- [Material supplied]:

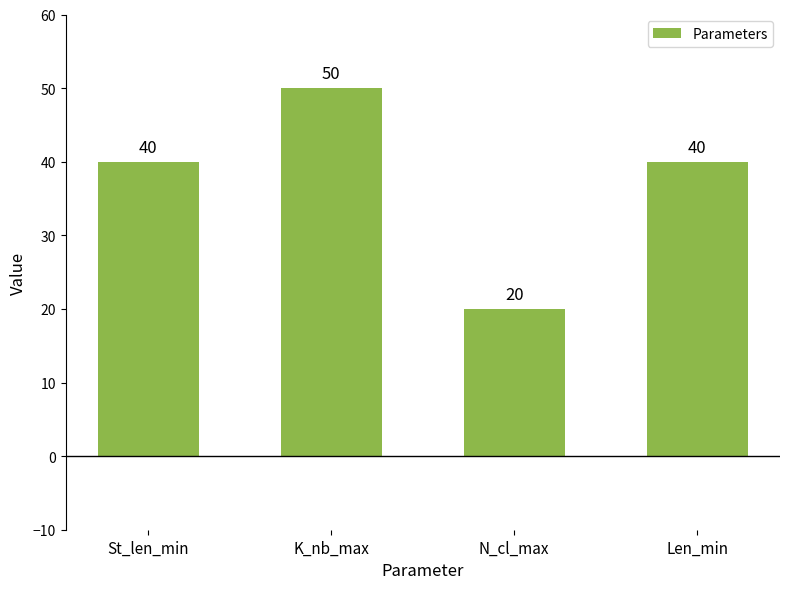

What is the difference between the values at Len_min and K_nb_max?

10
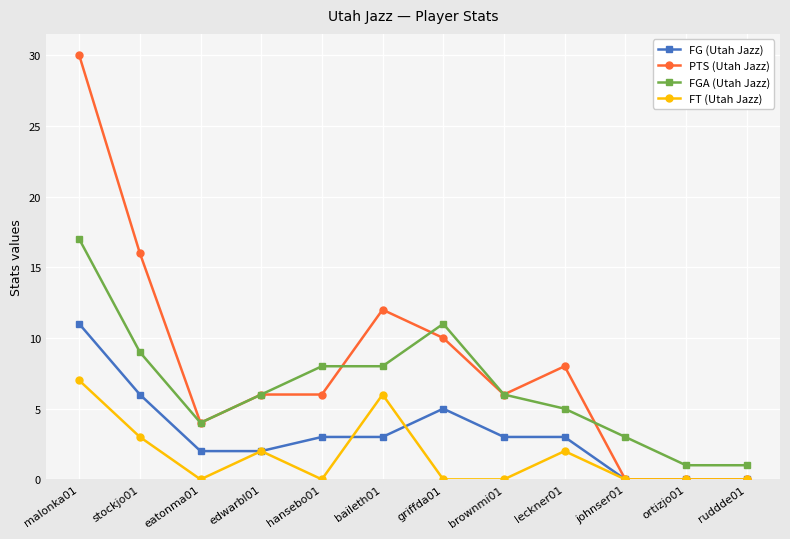

Between malonka01 and baileth01, which series saw the biggest shift?

PTS (Utah Jazz)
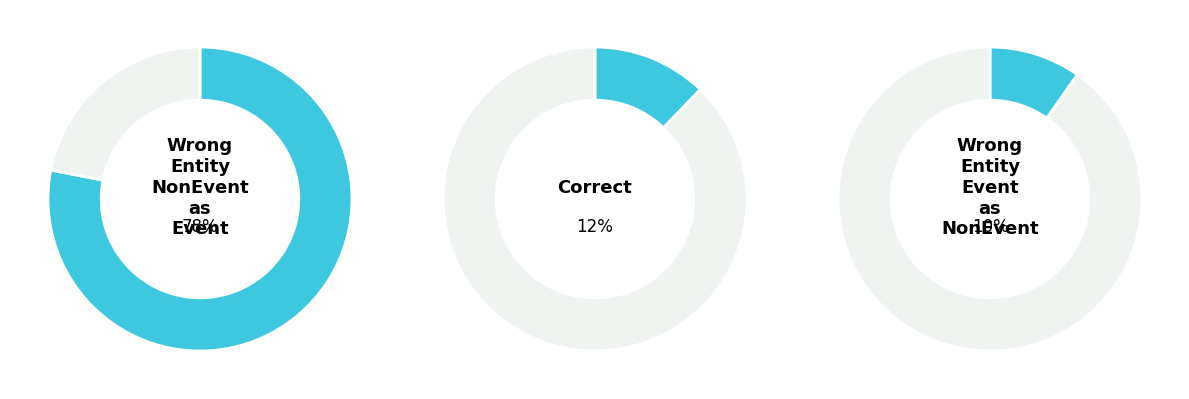

Count the number of slices in the pie.

3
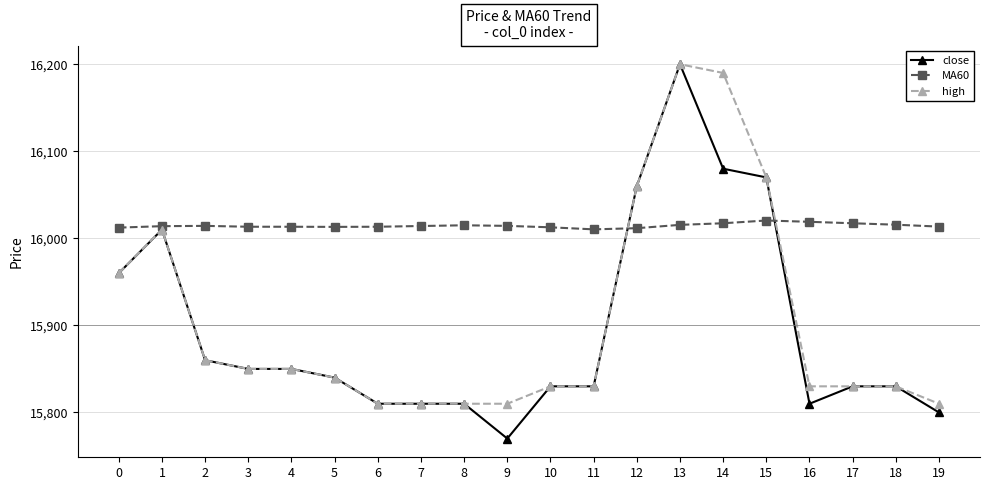

Is the value of close at 17 greater than the value of high at 19?

Yes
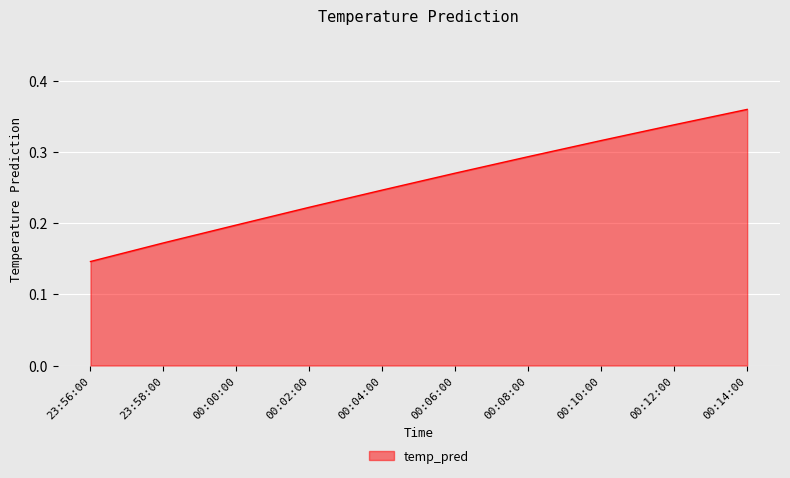

What is the change in value from 00:00:00 to 00:06:00?

+0.1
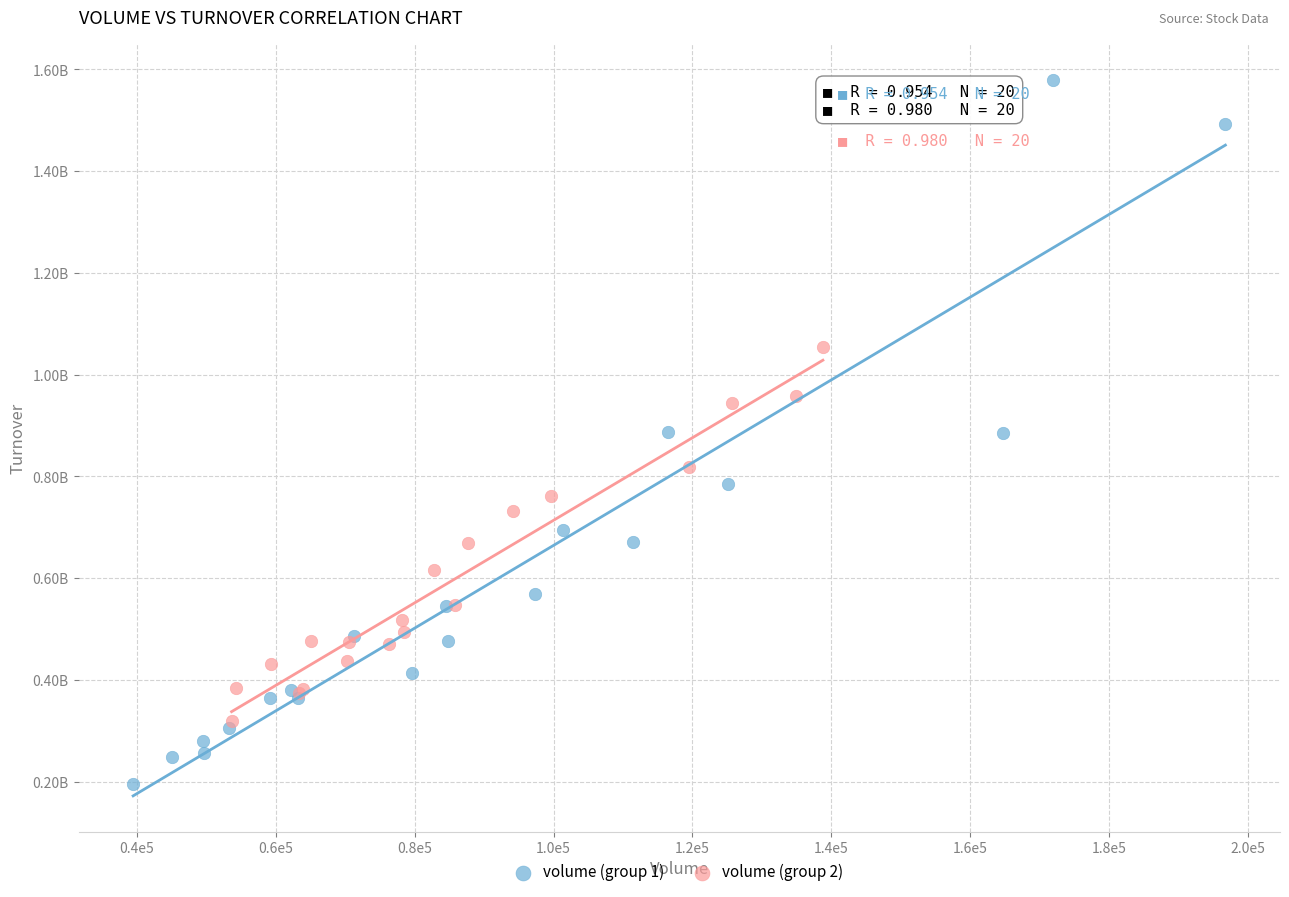

What are all the series names shown in the legend?

volume (group 1), volume (group 2)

- [Exercise goal]:
Swap "series" for "line" everywhere in the material above and give it back with nothing else changed. Leave the pictures out.

- [Exercise answer]:
What is the difference between the values at Len_min and K_nb_max?

10

Between malonka01 and baileth01, which line saw the biggest shift?

PTS (Utah Jazz)

Count the number of slices in the pie.

3

Is the value of close at 17 greater than the value of high at 19?

Yes

What is the change in value from 00:00:00 to 00:06:00?

+0.1

What are all the line names shown in the legend?

volume (group 1), volume (group 2)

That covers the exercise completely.